[SERVER-2340] MapReduce finalize should be able to throw result row away Created: 10/Jan/11 Updated: 06/Dec/22 Resolved: 04/Feb/22 |
|
| Status: | Closed |
| Project: | Core Server |
| Component/s: | MapReduce |
| Affects Version/s: | None |
| Fix Version/s: | None |
| Type: | Improvement | Priority: | Trivial - P5 |
| Reporter: | Juho Mäkinen | Assignee: | Backlog - Query Optimization |
| Resolution: | Done | Votes: | 13 |
| Labels: | None | ||
| Remaining Estimate: | Not Specified | ||
| Time Spent: | Not Specified | ||
| Original Estimate: | Not Specified | ||
| Assigned Teams: |
Query Optimization
|
| Backwards Compatibility: | Minor Change |
| Participants: |
| Description |
|
I have a use case where I would like to throw away a result in finalize phase withing map reduce. AFAIK currently finalize can only modify the result object but not remove it completely. My use case consists a map reduce where I first emit { count : 1 }in map phase and then I sum the counts together in reduce phase. Then I would like to discard all results which count is less than some value and return only those which count is greater than my requirement. In practice the finalize will discard 99.99% of my results away so it would be much more efficient to do it there instead of manually iterating or querying the result temp collection. I propose that returning a null in finalize phase would discard the result. Currently all examples of the finalize function will return the result object, so implementing this would not change the current behavior. |
| Comments |
| Comment by Esha Bhargava [ 04/Feb/22 ] |
|
Closing these tickets as part of the deprecation of mapReduce. |
| Comment by Asya Kamsky [ 30/Aug/19 ] |
|
kostano@yahoo.com I recommend you reconsider using map-reduce for your use case and see if it's possible to do it in aggregation pipeline. We are moving away from support map-reduce and don't plan to add new functionality to it, in favor of enhancing aggregation pipeline so that it can do everything map-reduce can currently do (and much more).
Is there a reason you cannot use aggregation to perform the workflow you described?
|
| Comment by Kostyantyn Oliynyk [ 29/Aug/19 ] |
|
Hi everybody, I need this functionality also.
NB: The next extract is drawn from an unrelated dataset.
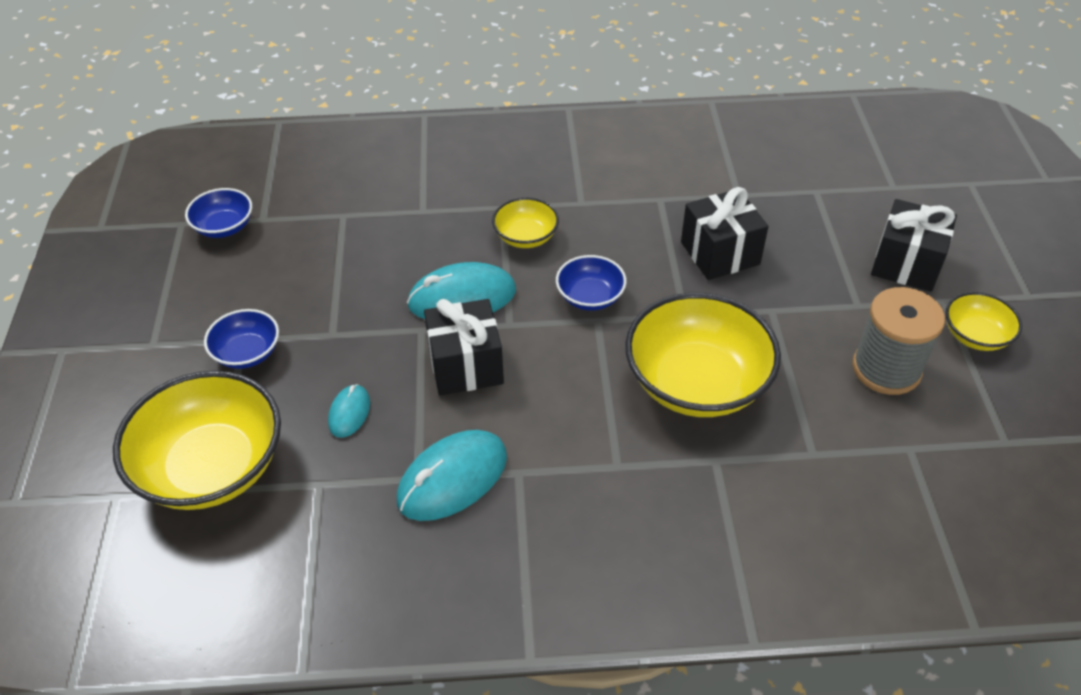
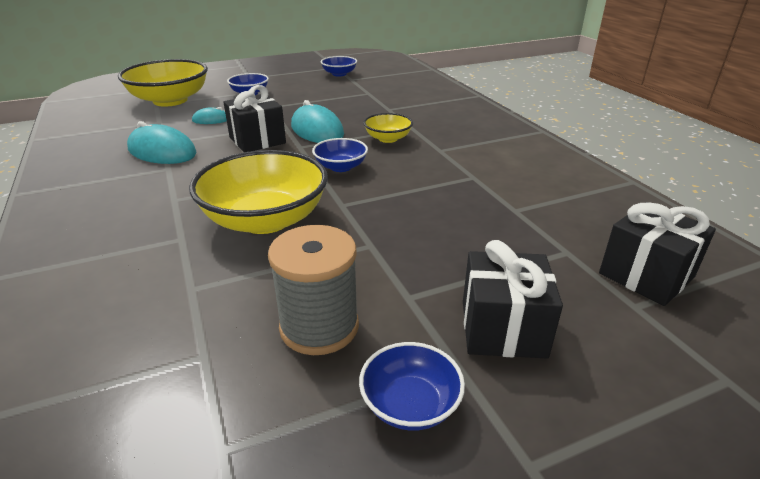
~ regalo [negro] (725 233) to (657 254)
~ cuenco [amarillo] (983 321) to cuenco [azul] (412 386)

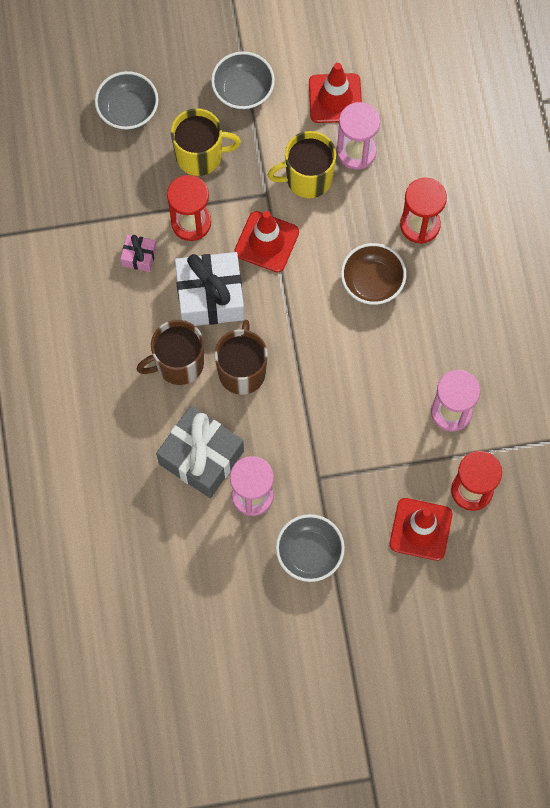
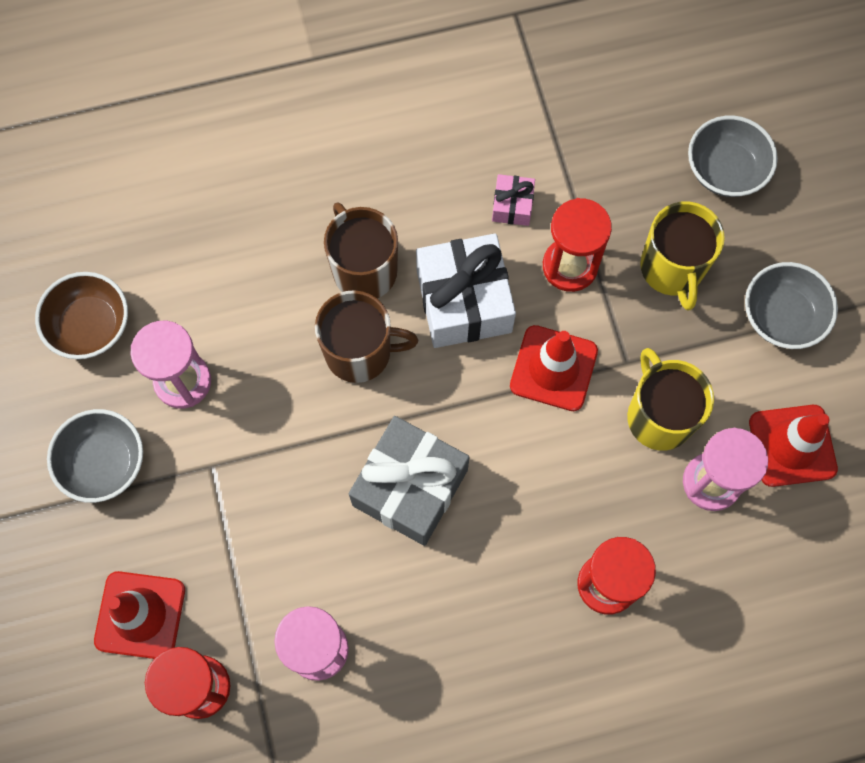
~ regalo [gris] (200 452) to (409 481)
~ cuenco [marrón] (373 274) to (81 315)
This is my business case. I have small collection A ~ 0.5 mill documents which I need to populate with information stored in "lookup" collection B which is 80 mill documents. The challenge is complex mapping logic to match document in A with document in B. There is no way I can create index in B. My plan was to use map reduce - in map function for collection B create key (following complex logic, can be more then one document emitted, analogy of flat map for java streams) with required information in value and output to collection A so matched keys would be passed to reduce function. In reduce function add specific tag to a value so I could identify documents that was processed by reduce function. In finalize function I would return null so not required documents would be discarded. Another possibility would be add filter condition for map reduce result, same kind of approach like used for filtering mapping documents with query tag.
|
| Comment by Asya Kamsky [ 16/Jun/16 ] |
|
gargsatish0 aggregation pipeline can handle very complex conditionals (though not all, obviously) if there are missing functions then please be sure and add a new server ticket requesting new functionality for aggregation so that it can be the solution for your use case. |
| Comment by Satish Garg [ 11/Jun/16 ] |
|
Hi, Also, cannot use Aggregation pipeline as I need complex conditional projections to make, And, I can't do this application side as both source and resultant dataset is huge. Thanks, |
| Comment by Maziyar Panahi [ 26/May/15 ] |
|
I would also appreciate if it's possible to remove the key from the results at the finalize stage. One of the best things in finalize is to see if the results at the end meets our conditions. From millions of documents it will be reduced to couple of thousands which is a huge improvements on inserts and also further operations on the result_collection. If it was possible to use aggregation I would have definitely used it by now as I do for so many other things since it's faster, easier and more convenient but it is not as flexible as MR! Thanks, |
| Comment by Asya Kamsky [ 03/Nov/14 ] |
|
This is easily done if your MR can be done as aggregation pipeline (as original example can be)... |
| Comment by Jalmari Raippalinna [ 03/Nov/14 ] |
|
I need this feature in following use case: Due to performance requirements we are forced to use { inline: 1 }as output. We are reducing from huge data set to dataset that is over 16 megabytes (which is the BSON size limit), but 90% of data could be discarded on finalize by just returning null. Add option { discardNullOnFinalize: 1}if you are concerned that users might want to return null object with key still in result set. |
| Comment by Lalit Agarwal [ 11/Apr/13 ] |
|
I am also facing the same issue. Any updates on this improvement? |
| Comment by Antoine Girbal [ 17/Oct/11 ] |
|
we need to agree on feature 1st |
| Comment by auto [ 17/Oct/11 ] |
|
Author: {u'login': u'agirbal', u'name': u'agirbal', u'email': u'antoine@10gen.com'}Message: |
| Comment by auto [ 17/Oct/11 ] |
|
Author: {u'login': u'agirbal', u'name': u'agirbal', u'email': u'antoine@10gen.com'}Message: |
| Comment by Antoine Girbal [ 17/Oct/11 ] |
|
to use this feature, return null in finalize. |
| Comment by Juho Mäkinen [ 10/Jan/11 ] |
|
Example of a finalize function which would fit the use case: f = function (key, value) { else { return null; }} |